• What is required: Copy the listing out in full. Keep every word as it is.
Data records START
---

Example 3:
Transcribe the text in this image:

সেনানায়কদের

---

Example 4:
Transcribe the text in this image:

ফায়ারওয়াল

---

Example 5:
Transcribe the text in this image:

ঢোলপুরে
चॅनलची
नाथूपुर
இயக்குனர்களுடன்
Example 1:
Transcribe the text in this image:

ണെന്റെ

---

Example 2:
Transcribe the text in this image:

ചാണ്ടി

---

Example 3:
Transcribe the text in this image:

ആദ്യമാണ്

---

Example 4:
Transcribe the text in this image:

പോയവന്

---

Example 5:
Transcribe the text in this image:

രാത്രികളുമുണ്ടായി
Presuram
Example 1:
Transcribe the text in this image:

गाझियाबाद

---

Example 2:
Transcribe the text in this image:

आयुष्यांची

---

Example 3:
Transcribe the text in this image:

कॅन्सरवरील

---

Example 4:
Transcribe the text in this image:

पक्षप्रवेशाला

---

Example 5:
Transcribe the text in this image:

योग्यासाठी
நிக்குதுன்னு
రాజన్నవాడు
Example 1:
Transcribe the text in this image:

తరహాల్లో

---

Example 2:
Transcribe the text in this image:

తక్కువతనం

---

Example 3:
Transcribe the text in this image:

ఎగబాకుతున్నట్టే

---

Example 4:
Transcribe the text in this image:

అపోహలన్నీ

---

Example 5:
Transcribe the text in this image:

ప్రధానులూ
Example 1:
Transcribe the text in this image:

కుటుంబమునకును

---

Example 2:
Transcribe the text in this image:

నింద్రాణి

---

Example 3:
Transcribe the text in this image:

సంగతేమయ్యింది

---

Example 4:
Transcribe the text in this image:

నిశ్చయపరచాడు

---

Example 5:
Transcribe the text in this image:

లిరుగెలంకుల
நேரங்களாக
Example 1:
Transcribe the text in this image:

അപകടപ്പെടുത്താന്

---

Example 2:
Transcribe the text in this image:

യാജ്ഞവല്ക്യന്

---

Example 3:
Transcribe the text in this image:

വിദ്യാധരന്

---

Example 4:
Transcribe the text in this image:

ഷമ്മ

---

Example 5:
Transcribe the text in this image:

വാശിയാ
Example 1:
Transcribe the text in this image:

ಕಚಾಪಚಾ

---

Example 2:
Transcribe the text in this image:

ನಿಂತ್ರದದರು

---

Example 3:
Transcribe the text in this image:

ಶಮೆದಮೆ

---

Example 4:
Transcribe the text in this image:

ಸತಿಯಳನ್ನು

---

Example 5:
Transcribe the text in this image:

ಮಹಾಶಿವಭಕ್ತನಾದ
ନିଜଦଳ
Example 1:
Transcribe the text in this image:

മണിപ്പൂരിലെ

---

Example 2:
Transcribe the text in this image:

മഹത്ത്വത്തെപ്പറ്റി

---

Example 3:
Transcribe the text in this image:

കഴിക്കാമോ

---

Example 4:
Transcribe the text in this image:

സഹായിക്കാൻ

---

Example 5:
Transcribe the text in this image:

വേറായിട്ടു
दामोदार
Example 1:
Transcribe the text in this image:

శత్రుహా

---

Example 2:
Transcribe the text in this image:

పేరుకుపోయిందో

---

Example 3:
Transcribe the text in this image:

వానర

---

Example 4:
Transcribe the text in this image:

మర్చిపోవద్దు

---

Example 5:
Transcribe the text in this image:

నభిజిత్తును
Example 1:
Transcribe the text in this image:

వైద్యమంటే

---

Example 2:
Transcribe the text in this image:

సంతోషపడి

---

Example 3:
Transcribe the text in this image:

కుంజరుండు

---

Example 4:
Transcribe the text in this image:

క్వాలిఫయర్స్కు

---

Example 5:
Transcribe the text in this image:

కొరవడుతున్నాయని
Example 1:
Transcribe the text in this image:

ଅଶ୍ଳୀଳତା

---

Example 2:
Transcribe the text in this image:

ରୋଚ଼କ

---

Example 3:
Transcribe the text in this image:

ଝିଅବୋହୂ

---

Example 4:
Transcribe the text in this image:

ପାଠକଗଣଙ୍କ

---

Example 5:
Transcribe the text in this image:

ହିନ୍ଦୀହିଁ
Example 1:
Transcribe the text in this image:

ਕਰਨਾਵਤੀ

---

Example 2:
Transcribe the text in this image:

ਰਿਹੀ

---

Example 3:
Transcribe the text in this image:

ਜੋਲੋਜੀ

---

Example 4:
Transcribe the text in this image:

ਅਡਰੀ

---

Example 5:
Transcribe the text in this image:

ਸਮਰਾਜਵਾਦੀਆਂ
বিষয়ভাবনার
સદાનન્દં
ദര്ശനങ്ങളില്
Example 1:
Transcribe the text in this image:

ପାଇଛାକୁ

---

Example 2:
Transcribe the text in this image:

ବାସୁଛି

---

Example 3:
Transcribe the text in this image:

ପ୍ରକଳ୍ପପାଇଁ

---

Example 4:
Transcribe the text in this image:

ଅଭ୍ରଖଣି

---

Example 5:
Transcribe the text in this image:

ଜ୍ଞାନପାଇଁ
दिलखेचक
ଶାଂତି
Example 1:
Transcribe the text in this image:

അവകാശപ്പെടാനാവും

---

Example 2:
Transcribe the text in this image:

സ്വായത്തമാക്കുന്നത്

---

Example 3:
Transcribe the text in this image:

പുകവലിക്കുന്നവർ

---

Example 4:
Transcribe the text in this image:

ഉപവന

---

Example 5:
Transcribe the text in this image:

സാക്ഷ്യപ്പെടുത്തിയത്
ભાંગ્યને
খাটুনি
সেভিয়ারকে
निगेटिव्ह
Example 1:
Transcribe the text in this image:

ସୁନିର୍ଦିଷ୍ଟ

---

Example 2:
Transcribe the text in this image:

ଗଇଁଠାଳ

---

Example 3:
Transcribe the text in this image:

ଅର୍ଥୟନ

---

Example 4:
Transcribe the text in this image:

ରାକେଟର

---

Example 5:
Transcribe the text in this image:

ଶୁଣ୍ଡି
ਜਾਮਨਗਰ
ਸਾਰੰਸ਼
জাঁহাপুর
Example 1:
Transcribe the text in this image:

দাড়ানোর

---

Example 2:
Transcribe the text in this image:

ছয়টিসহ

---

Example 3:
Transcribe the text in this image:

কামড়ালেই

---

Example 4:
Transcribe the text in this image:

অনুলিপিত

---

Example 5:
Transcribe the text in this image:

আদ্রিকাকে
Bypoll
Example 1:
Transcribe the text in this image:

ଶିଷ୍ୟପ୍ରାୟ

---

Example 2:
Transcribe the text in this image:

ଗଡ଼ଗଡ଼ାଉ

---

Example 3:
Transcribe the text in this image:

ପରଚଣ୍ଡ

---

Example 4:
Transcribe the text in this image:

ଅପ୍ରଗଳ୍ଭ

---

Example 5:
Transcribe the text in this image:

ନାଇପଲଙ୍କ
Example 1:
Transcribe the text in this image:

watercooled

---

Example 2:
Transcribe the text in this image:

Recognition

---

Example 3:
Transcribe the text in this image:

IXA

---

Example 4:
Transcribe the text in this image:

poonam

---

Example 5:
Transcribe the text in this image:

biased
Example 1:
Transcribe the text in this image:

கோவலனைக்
Data records END
• Output of the exercise:
---

Example 3:
Transcribe the text in this image:

সেনানায়কদের

---

Example 4:
Transcribe the text in this image:

ফায়ারওয়াল

---

Example 5:
Transcribe the text in this image:

ঢোলপুরে
चॅनलची
नाथूपुर
இயக்குனர்களுடன்
Example 1:
Transcribe the text in this image:

ണെന്റെ

---

Example 2:
Transcribe the text in this image:

ചാണ്ടി

---

Example 3:
Transcribe the text in this image:

ആദ്യമാണ്

---

Example 4:
Transcribe the text in this image:

പോയവന്

---

Example 5:
Transcribe the text in this image:

രാത്രികളുമുണ്ടായി
Presuram
Example 1:
Transcribe the text in this image:

गाझियाबाद

---

Example 2:
Transcribe the text in this image:

आयुष्यांची

---

Example 3:
Transcribe the text in this image:

कॅन्सरवरील

---

Example 4:
Transcribe the text in this image:

पक्षप्रवेशाला

---

Example 5:
Transcribe the text in this image:

योग्यासाठी
நிக்குதுன்னு
రాజన్నవాడు
Example 1:
Transcribe the text in this image:

తరహాల్లో

---

Example 2:
Transcribe the text in this image:

తక్కువతనం

---

Example 3:
Transcribe the text in this image:

ఎగబాకుతున్నట్టే

---

Example 4:
Transcribe the text in this image:

అపోహలన్నీ

---

Example 5:
Transcribe the text in this image:

ప్రధానులూ
Example 1:
Transcribe the text in this image:

కుటుంబమునకును

---

Example 2:
Transcribe the text in this image:

నింద్రాణి

---

Example 3:
Transcribe the text in this image:

సంగతేమయ్యింది

---

Example 4:
Transcribe the text in this image:

నిశ్చయపరచాడు

---

Example 5:
Transcribe the text in this image:

లిరుగెలంకుల
நேரங்களாக
Example 1:
Transcribe the text in this image:

അപകടപ്പെടുത്താന്

---

Example 2:
Transcribe the text in this image:

യാജ്ഞവല്ക്യന്

---

Example 3:
Transcribe the text in this image:

വിദ്യാധരന്

---

Example 4:
Transcribe the text in this image:

ഷമ്മ

---

Example 5:
Transcribe the text in this image:

വാശിയാ
Example 1:
Transcribe the text in this image:

ಕಚಾಪಚಾ

---

Example 2:
Transcribe the text in this image:

ನಿಂತ್ರದದರು

---

Example 3:
Transcribe the text in this image:

ಶಮೆದಮೆ

---

Example 4:
Transcribe the text in this image:

ಸತಿಯಳನ್ನು

---

Example 5:
Transcribe the text in this image:

ಮಹಾಶಿವಭಕ್ತನಾದ
ନିଜଦଳ
Example 1:
Transcribe the text in this image:

മണിപ്പൂരിലെ

---

Example 2:
Transcribe the text in this image:

മഹത്ത്വത്തെപ്പറ്റി

---

Example 3:
Transcribe the text in this image:

കഴിക്കാമോ

---

Example 4:
Transcribe the text in this image:

സഹായിക്കാൻ

---

Example 5:
Transcribe the text in this image:

വേറായിട്ടു
दामोदार
Example 1:
Transcribe the text in this image:

శత్రుహా

---

Example 2:
Transcribe the text in this image:

పేరుకుపోయిందో

---

Example 3:
Transcribe the text in this image:

వానర

---

Example 4:
Transcribe the text in this image:

మర్చిపోవద్దు

---

Example 5:
Transcribe the text in this image:

నభిజిత్తును
Example 1:
Transcribe the text in this image:

వైద్యమంటే

---

Example 2:
Transcribe the text in this image:

సంతోషపడి

---

Example 3:
Transcribe the text in this image:

కుంజరుండు

---

Example 4:
Transcribe the text in this image:

క్వాలిఫయర్స్కు

---

Example 5:
Transcribe the text in this image:

కొరవడుతున్నాయని
Example 1:
Transcribe the text in this image:

ଅଶ୍ଳୀଳତା

---

Example 2:
Transcribe the text in this image:

ରୋଚ଼କ

---

Example 3:
Transcribe the text in this image:

ଝିଅବୋହୂ

---

Example 4:
Transcribe the text in this image:

ପାଠକଗଣଙ୍କ

---

Example 5:
Transcribe the text in this image:

ହିନ୍ଦୀହିଁ
Example 1:
Transcribe the text in this image:

ਕਰਨਾਵਤੀ

---

Example 2:
Transcribe the text in this image:

ਰਿਹੀ

---

Example 3:
Transcribe the text in this image:

ਜੋਲੋਜੀ

---

Example 4:
Transcribe the text in this image:

ਅਡਰੀ

---

Example 5:
Transcribe the text in this image:

ਸਮਰਾਜਵਾਦੀਆਂ
বিষয়ভাবনার
સદાનન્દં
ദര്ശനങ്ങളില്
Example 1:
Transcribe the text in this image:

ପାଇଛାକୁ

---

Example 2:
Transcribe the text in this image:

ବାସୁଛି

---

Example 3:
Transcribe the text in this image:

ପ୍ରକଳ୍ପପାଇଁ

---

Example 4:
Transcribe the text in this image:

ଅଭ୍ରଖଣି

---

Example 5:
Transcribe the text in this image:

ଜ୍ଞାନପାଇଁ
दिलखेचक
ଶାଂତି
Example 1:
Transcribe the text in this image:

അവകാശപ്പെടാനാവും

---

Example 2:
Transcribe the text in this image:

സ്വായത്തമാക്കുന്നത്

---

Example 3:
Transcribe the text in this image:

പുകവലിക്കുന്നവർ

---

Example 4:
Transcribe the text in this image:

ഉപവന

---

Example 5:
Transcribe the text in this image:

സാക്ഷ്യപ്പെടുത്തിയത്
ભાંગ્યને
খাটুনি
সেভিয়ারকে
निगेटिव्ह
Example 1:
Transcribe the text in this image:

ସୁନିର୍ଦିଷ୍ଟ

---

Example 2:
Transcribe the text in this image:

ଗଇଁଠାଳ

---

Example 3:
Transcribe the text in this image:

ଅର୍ଥୟନ

---

Example 4:
Transcribe the text in this image:

ରାକେଟର

---

Example 5:
Transcribe the text in this image:

ଶୁଣ୍ଡି
ਜਾਮਨਗਰ
ਸਾਰੰਸ਼
জাঁহাপুর
Example 1:
Transcribe the text in this image:

দাড়ানোর

---

Example 2:
Transcribe the text in this image:

ছয়টিসহ

---

Example 3:
Transcribe the text in this image:

কামড়ালেই

---

Example 4:
Transcribe the text in this image:

অনুলিপিত

---

Example 5:
Transcribe the text in this image:

আদ্রিকাকে
Bypoll
Example 1:
Transcribe the text in this image:

ଶିଷ୍ୟପ୍ରାୟ

---

Example 2:
Transcribe the text in this image:

ଗଡ଼ଗଡ଼ାଉ

---

Example 3:
Transcribe the text in this image:

ପରଚଣ୍ଡ

---

Example 4:
Transcribe the text in this image:

ଅପ୍ରଗଳ୍ଭ

---

Example 5:
Transcribe the text in this image:

ନାଇପଲଙ୍କ
Example 1:
Transcribe the text in this image:

watercooled

---

Example 2:
Transcribe the text in this image:

Recognition

---

Example 3:
Transcribe the text in this image:

IXA

---

Example 4:
Transcribe the text in this image:

poonam

---

Example 5:
Transcribe the text in this image:

biased
Example 1:
Transcribe the text in this image:

கோவலனைக்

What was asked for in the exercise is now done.